Kurang lebih selama  dua bulan ini saya sudah bergabung di komsel dewasa muda gereja dan dari minggu ke minggu, perbendaharaan pengetahuan saya akan pentingnya pasangan yang takut akan Tuhan semakin bertambah. Meski saya lebih banyak mendengar dan memperhatikan tingkah laku para bapak dan ibu itu berbagi mengenai kehidupan rumah tangganya masing-masing, dari sana saya bisa menarik kesimpulan-kesimpulan penting mengenai pernikahan.

Kisah keluarga 1:
Si istri merupakan mantan PKS (Pemimpin Kelompok Sel) youth dan si suami adalah salah satu anggota tim musik gereja. Pernikahan mereka berawal dari perkenalan di komsel youth dan kebersamaan di berbagai kegiatan gerejawi. Setelah menikah mereka mulai enggan datang lagi ke komsel youth dan karenanya ditarik bergabung di komsel dewasa muda dengan harapan, keaktivan mereka di gereja kembali terbangun ketika berkumpul dengan sesama pasutri lainnya.

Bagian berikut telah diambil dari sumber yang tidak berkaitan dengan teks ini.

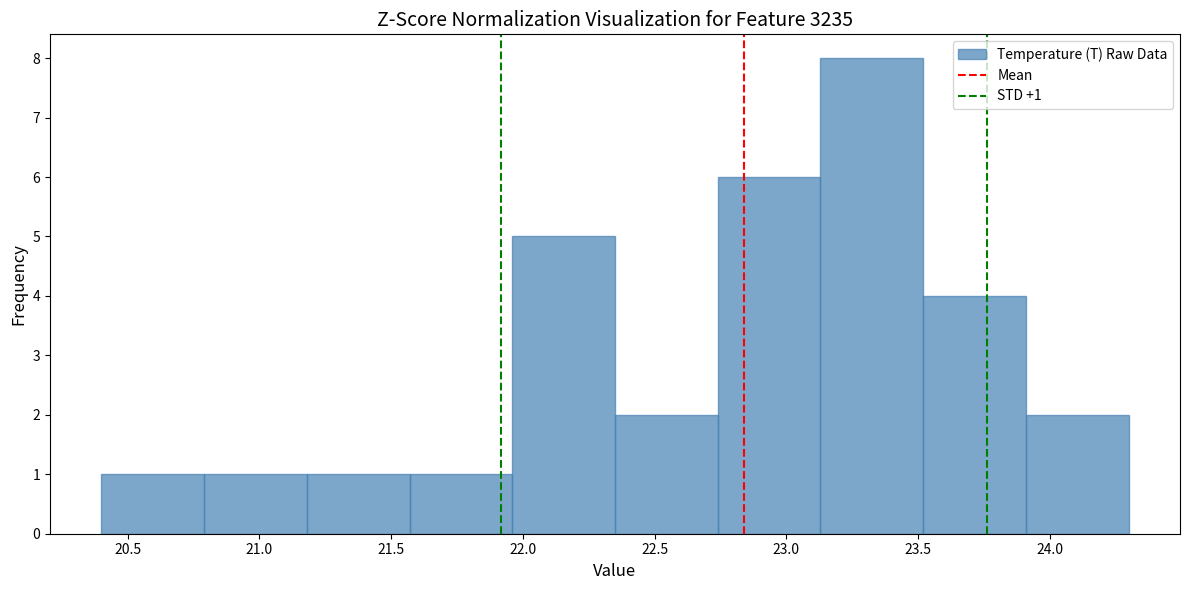

Which range on the x-axis has the tallest bar?

23.13 to 23.52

Nyatanya, keduanya tetap jarang datang ke komsel dewasa muda dan sering tidak hadir mengikuti kegiatan gerejawi lainnya, padahal di hari Minggu mereka masih melayani di Ibadah Raya (salah satu syarat pelayan mimbar di gereja saya, minimal harus aktiv di komsel dan beberapa kegiatan gerejawi lainnya seperti doa syafaat atau doa puasa). Puncak dari masalahnya terjadi akhir-akhir ini. Baik si suami dan istrinya yang tengah mengandung 5 bulan, sudah tidak terlihat lagi di komsel dewasa muda dan kegiatan-kegiatan gerejawi lainnya sejak sebulan terakhir. Padahal, mengingat kehamilan si istri yang sudah beranjak tua, seharusnya mereka semakin giat mencari Tuhan dan bukannya menomor sekiankan Tuhan dengan alasan apapun.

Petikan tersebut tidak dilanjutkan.